Последние слова будто ударили по лицу Степана Прокоповича. Он даже отпрянул от Павла и, уставив на него темные, негодующие глаза, гневно спросил:
— Тебе разве все равно — живет вокруг нас правда или ложь?.. Ты же коммунист! Если советская власть простила полицаев, власовцев и других сволочей, прислуживавших фашистам, из этого не следует, что ты можешь покрывать кого-нибудь!.. Государство может прощать, но забывать никогда!.. Если хочешь знать, ты совершил преступление еще тогда, когда увидел этого негодяя Черных умирающим. Ты должен был сказать в медсанбате, какая штучка попала к ним. Хотя бы для того, чтоб не похоронили его в братской могиле вместе с геройски погибшими нашими солдатами, чтоб почестей воинских ему не отдали, чтоб на могиле его, кроме чертополоха, никакого знака!
Арсентий Хворостянко смотрел на Степана Прокоповича немигающим взглядом, и в его глазах гнездился не то страх, не то завистливое удивление. А Павел Ярчук, пересев с дивана на стул, склонил голову над столом и в тяжкой задуме обхватил ее руками.
— И то, что сейчас дочка Насти в больнице, — жестким голосом продолжал Степан, — тоже твоя вина. Всю свою жизнь она считала, что отец ее герой. И вдруг такое потрясение!
— Тут и любовная ситуация примешалась, — будто нехотя подсказал Хворостянко.
— Что за ситуация? — Степан Прокопович достал из серванта еще две рюмки, поставил их на стол рядом со своей и налил водки. — Давайте выпьем, а то сердце скулит от досады и злости. Садись, Арсентий Никонович, к столу.
Галя, которая была на кухне и, видать, прислушивалась к разговору взрослых, тут же появилась в столовой, и из ее ловких рук скользнули на стол две тарелки и приборы.
Павел Платонович отказался от рюмки, а Степан и Хворостянко молча чокнулись и выпили.
— Так что же за любовная ситуация? — заинтересованно переспросил Степан Прокопович, когда Галя ушла на кухню.
— В болезни Маринки, — с непонятной усмешкой стал пояснять Арсентий Никонович, — виноват и его сынок, — он кивнул головой на Павла. — Написал ей с целины такое письмецо… Как последней девке!
— Это Андрей? — перебил Арсентия Никоновича Степан. — Вот обормот!
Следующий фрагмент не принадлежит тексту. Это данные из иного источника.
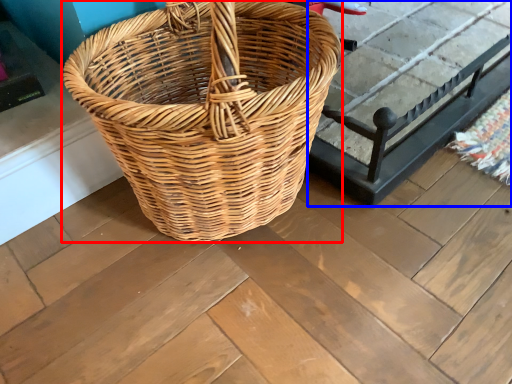
Question: Which object is further to the camera taking this photo, picnic basket (highlighted by a red box) or table (highlighted by a blue box)?

Choices:
 (A) picnic basket
 (B) table

Answer: (B)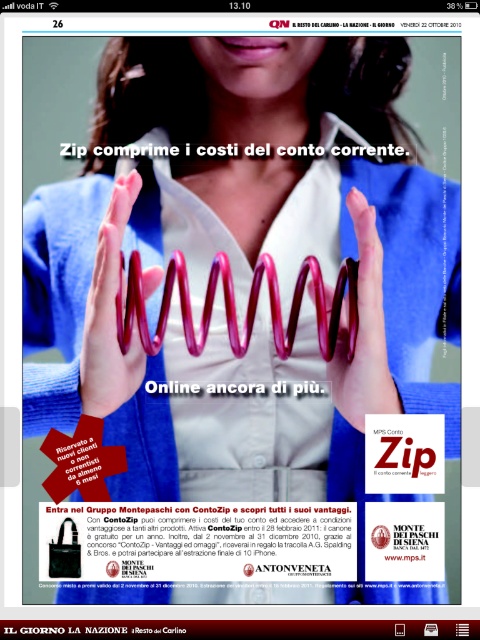
Looking at this image, you are designing a layout for a promotional ad and need to ensure that the matte red spiral spring at center and the white matte text at center are clearly visible. Based on their sizes, which object should you adjust to make sure they are both easily readable from a distance?

The matte red spiral spring at center is thinner than the white matte text at center, so you should adjust the matte red spiral spring at center to be thicker to ensure readability from a distance.

You are holding a ruler and want to measure the distance from the camera to the matte pink spiral at center. According to the information provided, what is the exact distance?

The exact distance from the camera to the matte pink spiral at center is 30.61 inches.

In the scene shown: You are trying to locate the matte pink spiral at center on the page of Il Giorno magazine. According to the coordinates provided, where exactly is it positioned?

The matte pink spiral at center is positioned at the coordinates point (109, 314).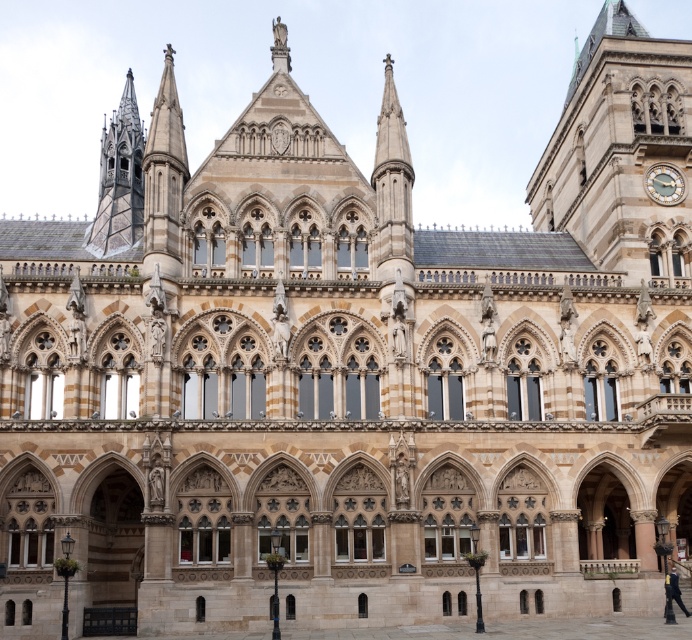
Between golden stone clock tower at upper right and gold metallic clock at upper right, which one has more height?

golden stone clock tower at upper right is taller.

Does point (639, 148) come in front of point (668, 193)?

Yes.

Does point (628, 49) come farther from viewer compared to point (671, 192)?

Yes, point (628, 49) is behind point (671, 192).

This screenshot has width=692, height=640. Identify the location of golden stone clock tower at upper right. (619, 150).

Consider the image. Who is positioned more to the left, golden stone clock tower at upper right or dark blue suit at lower right?

From the viewer's perspective, dark blue suit at lower right appears more on the left side.

Is golden stone clock tower at upper right to the left of dark blue suit at lower right from the viewer's perspective?

No, golden stone clock tower at upper right is not to the left of dark blue suit at lower right.

The image size is (692, 640). Identify the location of golden stone clock tower at upper right. (619, 150).

You are a GUI agent. You are given a task and a screenshot of the screen. Output one action in this format:
    pyautogui.click(x=<x>, y=<y>)
    Task: Click on the golden stone clock tower at upper right
    The height and width of the screenshot is (640, 692).
    Given the screenshot: What is the action you would take?
    pyautogui.click(x=619, y=150)

Who is lower down, gold metallic clock at upper right or dark blue suit at lower right?

dark blue suit at lower right is lower down.

At what (x,y) coordinates should I click in order to perform the action: click on gold metallic clock at upper right. Please return your answer as a coordinate pair (x, y). Looking at the image, I should click on (664, 182).

Between point (662, 176) and point (666, 589), which one is positioned in front?

Positioned in front is point (666, 589).

Locate an element on the screen. gold metallic clock at upper right is located at coordinates (664, 182).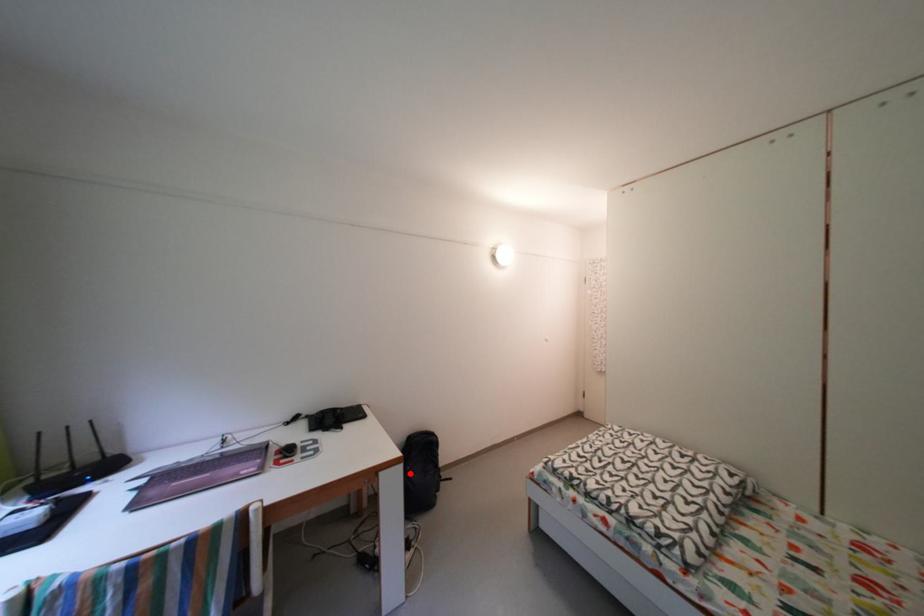
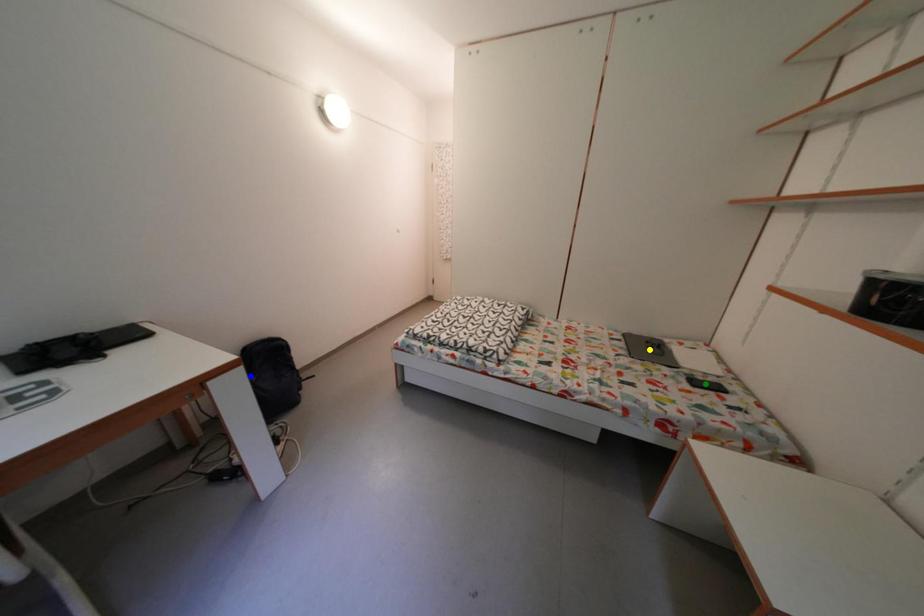
Question: I am providing you with two images of the same scene from different viewpoints. A red point is marked on the first image. You are given multiple points on the second image. Which spot in image 2 lines up with the point in image 1?

Choices:
 (A) green point
 (B) blue point
 (C) yellow point

Answer: (B)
А что у них — любовь с Настиной дочкой?
— Вроде да, — сквозь вздох сказал Павел Платонович, подняв голову и разгладив усы. — А тут появился в селе техник-строитель, сын товарища Хворостянко, и начал женихаться к Маринке. Андрей и приревновал.
— Ну, не совсем так, — спокойно возразил Арсентий Никонович. — Мой Юра закончил техникум, в котором учится Маринка. Естественно, зашел к ней в гости. И только…
— Слушай, Павел! — Степан Прокопович вдруг посмотрел на Павла Платоновича с недоброй подозрительностью. — Андрей после службы в армии не набылся еще дома, а ты его на целину спровадил. Меня это удивило… Не связан ли отъезд со всей этой кутерьмой?
— Как тебе сказать? — Павел Платонович, уставив глаза в стол, развел руками.
— Ясно! — Степан грустно усмехнулся, и во взгляде его мелькнуло не то сожаление, не то презрение. — Так сказать, родительской властью хочешь вершить задним числом судьбу сына таким образом, чтоб не породниться с семьей власовца?.. Желание понятное. Но раньше куда смотрел? При чем же теперь Андрей да Маринка, если они действительно полюбили друг друга? Или ты сам не любил никогда?